For the past seven years, Seattle-based REI had previously closed its stores on the day after Thanksgiving to give its workers the day off.

But starting this year, REI will also close corporate offices, distribution centers, call centers on Black Friday. Customers can place orders on its website, but company officials they won’t be addressed until the following Monday, CNN reported.

[RELATED: Enter our Workplace Wellness Award by Nov. 4 to showcase your HR, wellness & comms initiatives.]

The brand said the decision is part of its “Opt Outside” movement, where REI will pay its 16,000 workers to do anything outside on Black Friday.

“Opt Outside has always been about prioritizing the experience of our employees, choosing the benefits of time outside over a day of consumption and sales,” REI CEO Eric Artz said in a statement. “When we first introduced this movement, it was considered revolutionary for a retail brand, but we felt it was the right thing to do for our members and employees.”

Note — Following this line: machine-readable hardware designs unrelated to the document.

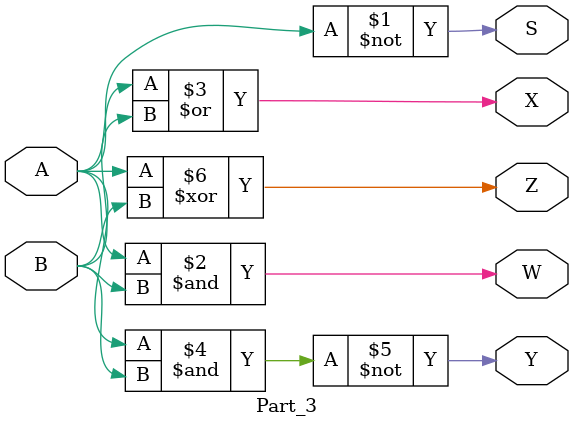
<source format=v>
`timescale 1ns / 1ps


module Part_3(
    input A, B,
    output S, W, X, Y, Z
    );
    
    assign S = ~A;
    assign W = A & B;
    assign X = A | B;
    assign Y = ~(A & B);
    assign Z = A ^ B;
    
endmodule

</source>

Why it matters: CNN reports that there is a growing backlash by younger Millennial and Gen Z consumers against Black Friday, but REI was a trendsetter in the movement by closing stores on the day after Thanksgiving. It’s a bold move culturally to give employees the holiday weekend off and can serve as a unique form of advertising and brand positioning.

Gordon Ramsay takes on ham and pineapple pizza

Celebrity chef Gordon Ramsay, known for his tough love to chefs on “Hell’s Kitchen” and his bevvy of Michelin stars, often posts videos reacting to cooks on his social media channels.

On Tuesday, Ramsay jokingly took on his own chef about pineapple pizza, something he’s made clear he doesn’t like.


Pineapple #Pizza In my own restaurant…..#StreetPizza noooooooooooo 😭😭😭😭 #ramsayreacts #UpYourStreet

♬ original sound – Gordon Ramsay

“Nice start,” Ramsay said as the chef prepared the dough. “Make it nice and thin crisp. Mozzarella, yeah good!”

But Ramsay didn’t like what came next.

“No, not pineapple,” he exclaimed as the chef added ham and the controversial fruit to the pizza.

“Hold on, I recognize that oven,” Ramsay said, “realizing” the pie was being made in one of his Street Pizza locations. “No, it’s my restaurant. No!,” he said with a laugh.

The video has received over 5 million views since Tuesday and the ham and pineapple pizza is a new part of the Street Pizza menu.

Credit Ramsey for having fun with his own brand while wading into the “is pineapple pizza acceptable” debate.

Facebook gives users to chance to ‘show more’ or ‘show less’ content

Meta is updating its Facebook feeds to let users have more power in telling the social network what content they want to see.

The company said “show more” and “show less” buttons will start appearing under posts from friends, liked pages and recommended content.

If the user clicks on the either button, it temporarily changes how many posts they see from the friend, page or content that’s recommended from Facebook.

“By offering more ways to incorporate direct feedback into Feed ranking, we’re making our artificial intelligence systems smarter and more responsive,” the company says in a blog post announcing the change.

The company added that the buttons will also appear in the three-dot menu on individual posts, Feed preferences settings and will also be added to Reels.

Why it matters: Brands need to make sure their content is relevant to be seen by audiences on Facebook. The social network will continue to suggest what it sees as relevant content to users, but with users able to give more feedback on their experience, brands need to make sure the messaging reaches their audiences.